After completing her studies Dr Munene was posted to Kilifi District Hospital for internship. The experience there confirmed that she was not cut for clinical pharmacy.

“Being in the wards, dealing with people, I learned a lot but working in a hospital did not fit me best.”

She was later posted to Kericho. She however did not take the opportunity after her transfer request to Nairobi was declined: she had just gotten married, wanted to work near her family.
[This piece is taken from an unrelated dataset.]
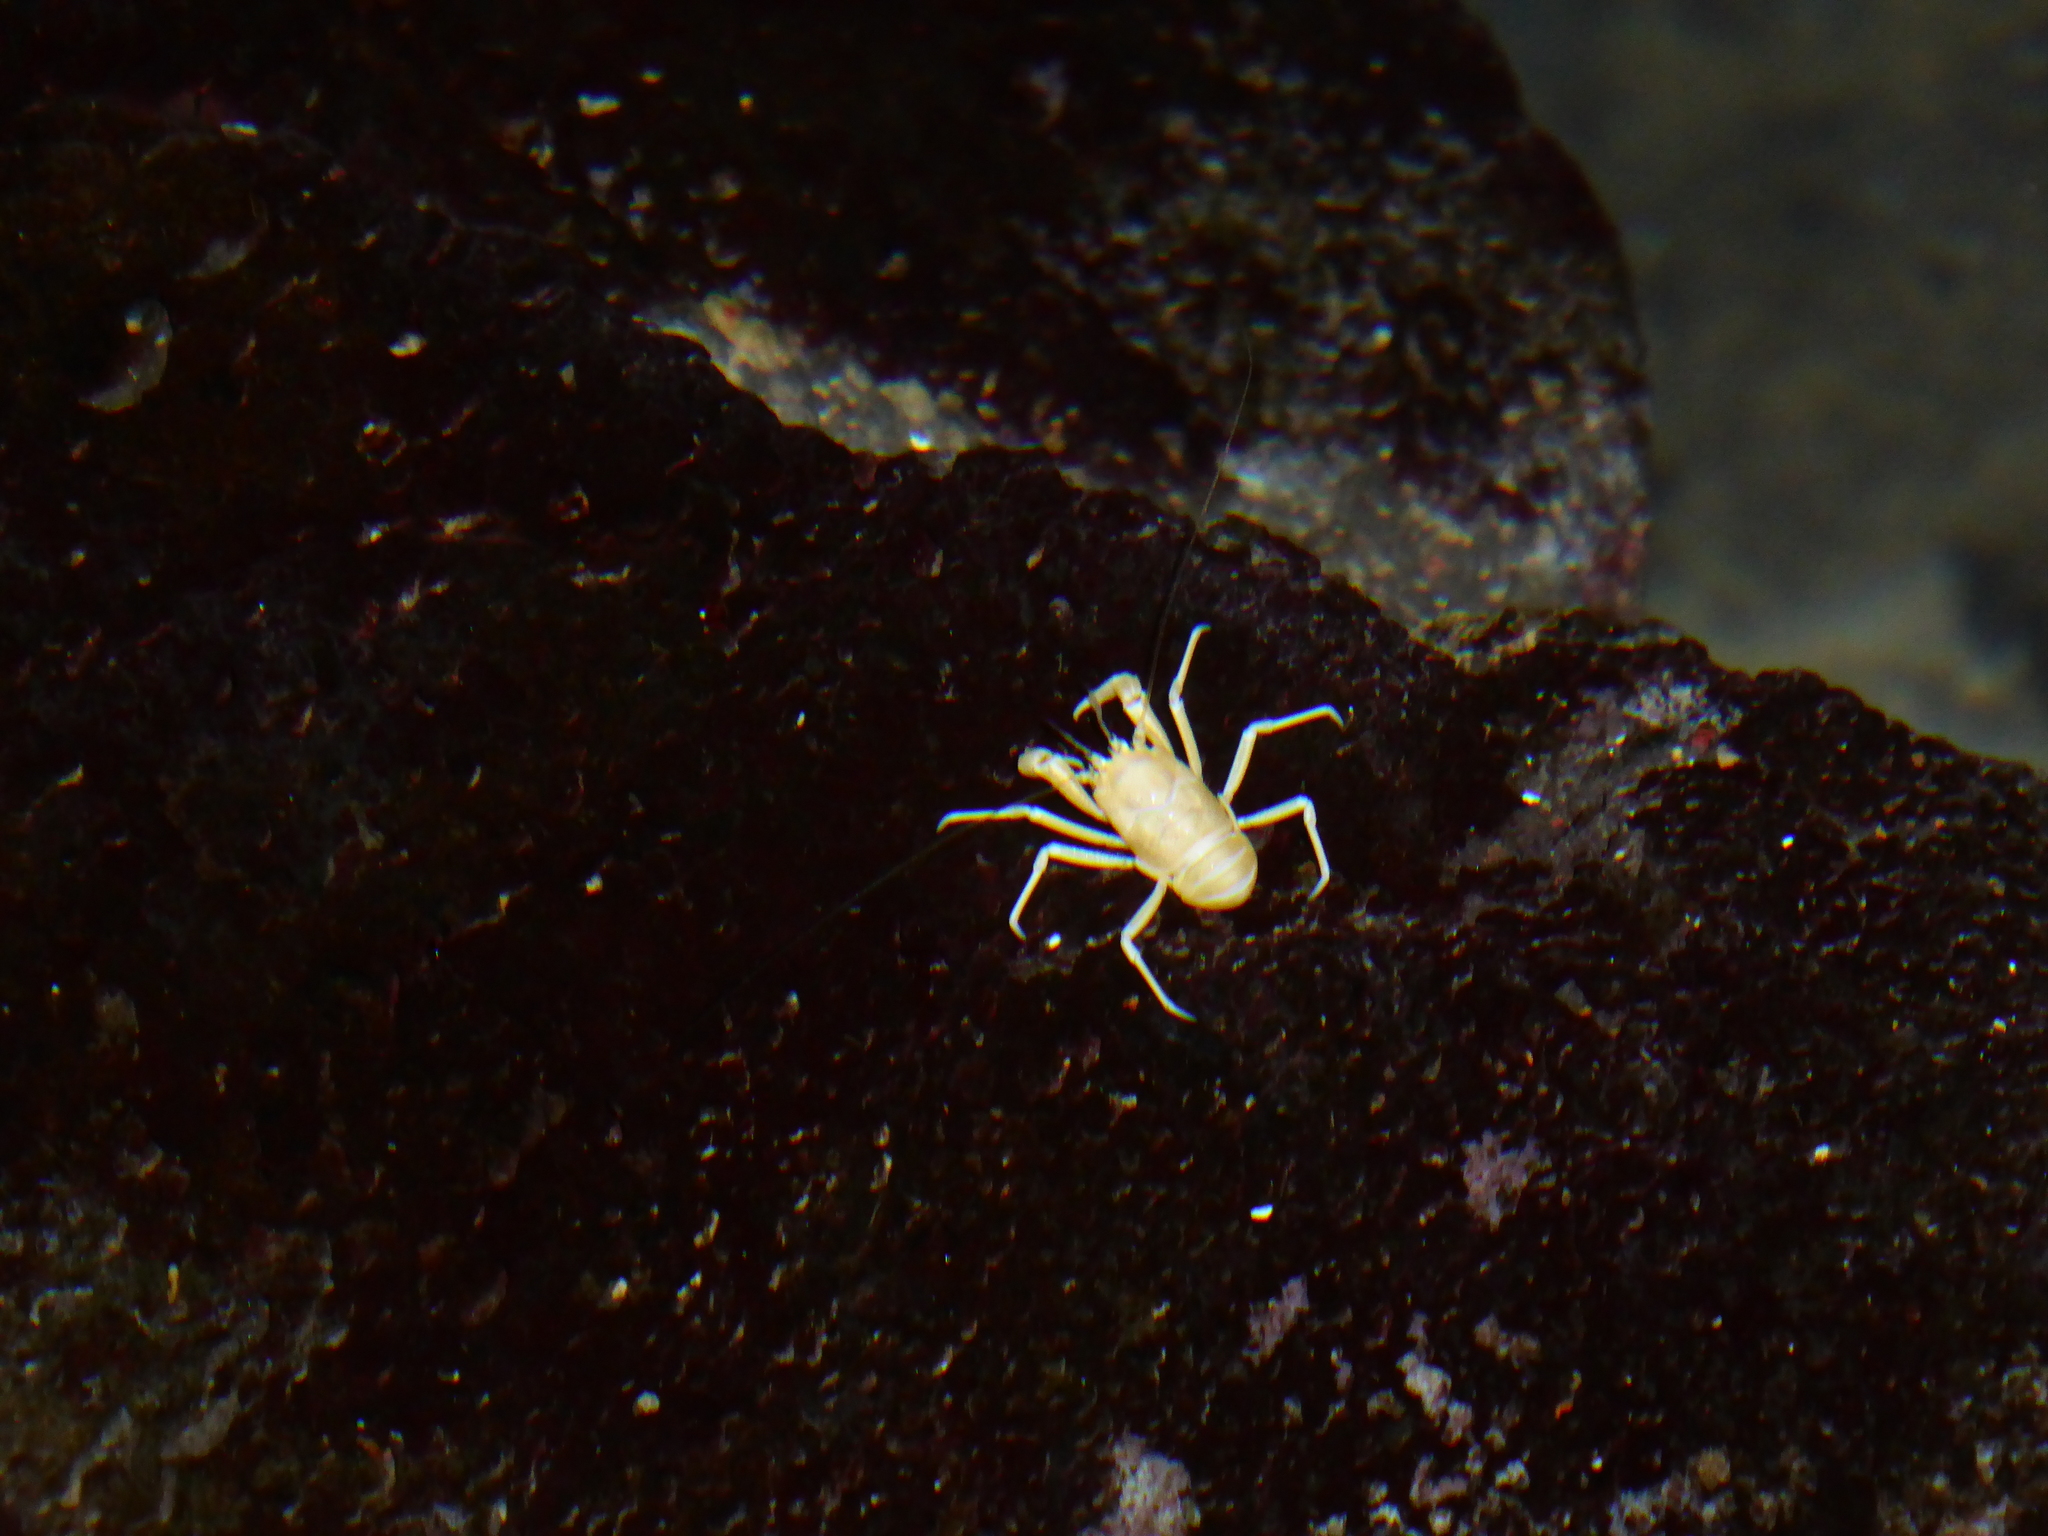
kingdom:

She later opted to venture into private practice 

Though she was not trained in supply chain management and quality assurance, she got a job as the distribution manager for a pharmaceutical where she learned the skills on the job for five years.

And over 15 years of experience in supply chain management has seen her become a consultant in a field that entails ensuring that medicines are not sub-standard.

Some Kenyans think original is better than generic medicine, but Dr Munene argues that generics work as well as the original brands.

“Generic doesn’t mean that it is fake or counterfeit,” she adds.

The perception, she explains, is from unethical marketing practices where doctors are told which brands to trust, which they pass over to patients in form of prescriptions.

“Consequently, patients don’t know the generics are equally good,” she says

Dr Munene explains that the difference between a generic and an original drug is that original is the first product presented for approval in a market and which is called the innovator brand, like paracetamol.

Original drugs, due to the process of research and development that the molecule go through, are usually expensive to recoup the costs as per the property laws, but after sometime, other manufacturers are allowed to use the same molecule to manufacture generic drugs without the research costs making them cheaper.

“All the products that come after the innovator brand are called generics and it is the same thing made at a lower cost because one does not pay a whole army of scientists to do trial and error,” says Dr Munene.

Her young daughter, she says, may follow in her scientific footsteps a she’s showing interest in animal health.